Trial and error has led me to an expedient solution to these encounters: “I’m sorry, but I don’t prescribe OxyContin to any emergency room patients ever, and I don’t make any exceptions to that rule.” The vast majority of miscreants seem to accept this. I guess they can tell when the jig is up. Oh well, all in a day’s work in the ER. I wonder who’s behind the next curtain?

Two-for-One Special in the ER

It was another barmy Monday morning in the department. I picked up the next chart and reviewed the triage note. Mrs. Stewart, an 85-year-old woman with a rash. I knocked on the door and entered.

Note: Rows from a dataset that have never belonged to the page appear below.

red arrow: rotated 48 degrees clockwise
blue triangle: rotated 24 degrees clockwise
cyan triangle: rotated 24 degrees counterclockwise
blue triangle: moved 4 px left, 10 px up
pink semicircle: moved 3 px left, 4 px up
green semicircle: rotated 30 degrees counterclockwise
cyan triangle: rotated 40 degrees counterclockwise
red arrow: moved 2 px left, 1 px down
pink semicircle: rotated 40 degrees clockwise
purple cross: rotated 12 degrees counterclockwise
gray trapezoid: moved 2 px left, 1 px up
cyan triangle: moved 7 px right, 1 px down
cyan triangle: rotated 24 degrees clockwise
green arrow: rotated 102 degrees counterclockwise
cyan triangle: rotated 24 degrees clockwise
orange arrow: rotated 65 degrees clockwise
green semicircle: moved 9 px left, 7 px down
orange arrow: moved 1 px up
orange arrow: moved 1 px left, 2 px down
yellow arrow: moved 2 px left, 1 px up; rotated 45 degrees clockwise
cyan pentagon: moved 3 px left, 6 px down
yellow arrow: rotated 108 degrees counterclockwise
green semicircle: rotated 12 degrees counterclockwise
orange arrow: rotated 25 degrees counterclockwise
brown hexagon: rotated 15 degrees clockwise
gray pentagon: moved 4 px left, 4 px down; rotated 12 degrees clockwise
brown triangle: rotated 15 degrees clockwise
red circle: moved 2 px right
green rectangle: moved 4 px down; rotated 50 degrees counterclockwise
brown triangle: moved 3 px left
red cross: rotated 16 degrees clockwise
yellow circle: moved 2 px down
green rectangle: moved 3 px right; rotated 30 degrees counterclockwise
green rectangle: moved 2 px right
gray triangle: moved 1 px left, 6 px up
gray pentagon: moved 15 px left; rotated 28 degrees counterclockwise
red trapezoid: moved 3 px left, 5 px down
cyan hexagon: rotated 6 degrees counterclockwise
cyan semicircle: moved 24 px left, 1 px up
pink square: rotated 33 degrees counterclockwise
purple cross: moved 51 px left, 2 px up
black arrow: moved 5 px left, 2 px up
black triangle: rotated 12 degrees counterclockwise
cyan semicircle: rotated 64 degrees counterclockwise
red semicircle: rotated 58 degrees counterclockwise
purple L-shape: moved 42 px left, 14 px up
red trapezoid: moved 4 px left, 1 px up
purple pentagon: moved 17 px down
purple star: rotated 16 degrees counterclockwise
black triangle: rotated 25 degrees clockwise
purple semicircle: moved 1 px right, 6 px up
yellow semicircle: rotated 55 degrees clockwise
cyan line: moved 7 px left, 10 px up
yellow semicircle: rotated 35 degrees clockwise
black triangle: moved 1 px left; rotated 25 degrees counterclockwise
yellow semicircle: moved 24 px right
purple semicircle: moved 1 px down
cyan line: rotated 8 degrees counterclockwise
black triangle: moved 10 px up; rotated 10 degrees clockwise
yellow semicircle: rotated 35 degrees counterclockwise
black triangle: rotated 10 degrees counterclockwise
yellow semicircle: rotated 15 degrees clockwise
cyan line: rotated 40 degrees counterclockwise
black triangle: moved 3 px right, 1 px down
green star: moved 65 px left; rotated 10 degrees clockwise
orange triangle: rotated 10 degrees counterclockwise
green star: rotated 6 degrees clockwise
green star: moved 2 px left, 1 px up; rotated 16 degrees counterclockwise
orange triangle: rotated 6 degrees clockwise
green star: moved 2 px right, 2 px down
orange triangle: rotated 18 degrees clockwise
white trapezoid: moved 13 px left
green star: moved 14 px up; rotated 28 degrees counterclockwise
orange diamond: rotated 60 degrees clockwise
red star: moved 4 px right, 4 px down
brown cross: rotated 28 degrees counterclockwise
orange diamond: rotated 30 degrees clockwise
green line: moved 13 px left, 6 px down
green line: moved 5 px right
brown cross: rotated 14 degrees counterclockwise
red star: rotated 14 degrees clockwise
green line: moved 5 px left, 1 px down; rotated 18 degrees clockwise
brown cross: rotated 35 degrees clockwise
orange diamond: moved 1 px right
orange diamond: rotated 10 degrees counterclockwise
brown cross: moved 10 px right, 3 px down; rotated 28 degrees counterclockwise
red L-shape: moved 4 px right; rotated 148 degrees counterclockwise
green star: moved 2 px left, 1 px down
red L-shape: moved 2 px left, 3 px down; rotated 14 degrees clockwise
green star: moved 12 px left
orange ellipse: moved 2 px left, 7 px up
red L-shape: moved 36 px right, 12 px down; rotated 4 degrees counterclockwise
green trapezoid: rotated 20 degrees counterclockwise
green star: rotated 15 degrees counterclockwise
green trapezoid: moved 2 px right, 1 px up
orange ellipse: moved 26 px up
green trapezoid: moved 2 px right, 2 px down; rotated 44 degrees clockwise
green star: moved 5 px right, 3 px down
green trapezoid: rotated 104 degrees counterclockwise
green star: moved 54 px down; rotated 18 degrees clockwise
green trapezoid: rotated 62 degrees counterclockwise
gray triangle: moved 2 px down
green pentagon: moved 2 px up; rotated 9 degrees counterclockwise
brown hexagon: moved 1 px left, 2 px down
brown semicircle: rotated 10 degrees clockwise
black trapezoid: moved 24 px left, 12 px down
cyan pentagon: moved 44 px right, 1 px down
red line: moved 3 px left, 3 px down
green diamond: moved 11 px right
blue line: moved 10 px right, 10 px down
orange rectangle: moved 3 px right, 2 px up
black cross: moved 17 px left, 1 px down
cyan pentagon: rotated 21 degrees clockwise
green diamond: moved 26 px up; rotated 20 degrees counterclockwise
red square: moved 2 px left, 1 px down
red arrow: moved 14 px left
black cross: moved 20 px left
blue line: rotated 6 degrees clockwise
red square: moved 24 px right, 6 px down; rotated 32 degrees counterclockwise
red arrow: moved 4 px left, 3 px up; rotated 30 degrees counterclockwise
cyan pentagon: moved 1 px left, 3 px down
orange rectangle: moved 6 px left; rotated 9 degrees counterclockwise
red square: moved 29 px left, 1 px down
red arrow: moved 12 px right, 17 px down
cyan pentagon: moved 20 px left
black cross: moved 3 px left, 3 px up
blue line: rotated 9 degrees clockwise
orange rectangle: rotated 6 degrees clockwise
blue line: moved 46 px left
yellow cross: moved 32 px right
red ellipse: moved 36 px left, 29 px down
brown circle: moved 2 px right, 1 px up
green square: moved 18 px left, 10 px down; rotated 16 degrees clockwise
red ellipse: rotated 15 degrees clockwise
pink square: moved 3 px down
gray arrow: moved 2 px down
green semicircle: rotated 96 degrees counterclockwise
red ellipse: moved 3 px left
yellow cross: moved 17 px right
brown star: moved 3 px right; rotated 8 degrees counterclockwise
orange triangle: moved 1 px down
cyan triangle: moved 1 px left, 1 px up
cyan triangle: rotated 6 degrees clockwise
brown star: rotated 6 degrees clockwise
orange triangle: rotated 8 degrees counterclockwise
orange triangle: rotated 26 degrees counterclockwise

An elderly, blue-haired woman was seated on the stretcher. There was also a woman in her mid-50s standing in the far corner of the room. I nodded at the younger woman before turning to face my patient.

“Hi, Mrs. Stewart. My name is Dr. Gray.”

“What?”

“I said my name is Dr. Gray.”

“You made a special tray?”

“MY NAME IS DOCTOR GRAY!”

“Oh, hello Dr. Gray. Please call me Grace. Would you like to see my rash?”

She lifted the back of her shirt to reveal a diffuse, non-specific, red rash. Damned if I knew what it was.

“How long have you had this rash?”

“What?”

“I SAID, HOW LONG… . Never mind.” I addressed the younger woman. “Do you know how long she’s had this rash?”

“I’m sorry, doctor, no.”

“Is she on any medications?”

“I don’t know.”

“Has she ever had a rash like this before?”

“I really have no idea.”

I was beginning to develop an irresistible urge to roll my eyes.

“In what way are you two related?”

“We’re not.”

“Oh, are you just a friend?”

“I’ve never met her before in my life.”

“What?! Then why are you both in the same examination room?”

“I’m not sure, doctor. Half an hour ago a nurse brought me here and told me to wait. A few minutes ago a different nurse brought her in. I think maybe someone made a mistake.”

Good thing Mrs. Stewart hadn’t come in to get her hemorrhoids checked!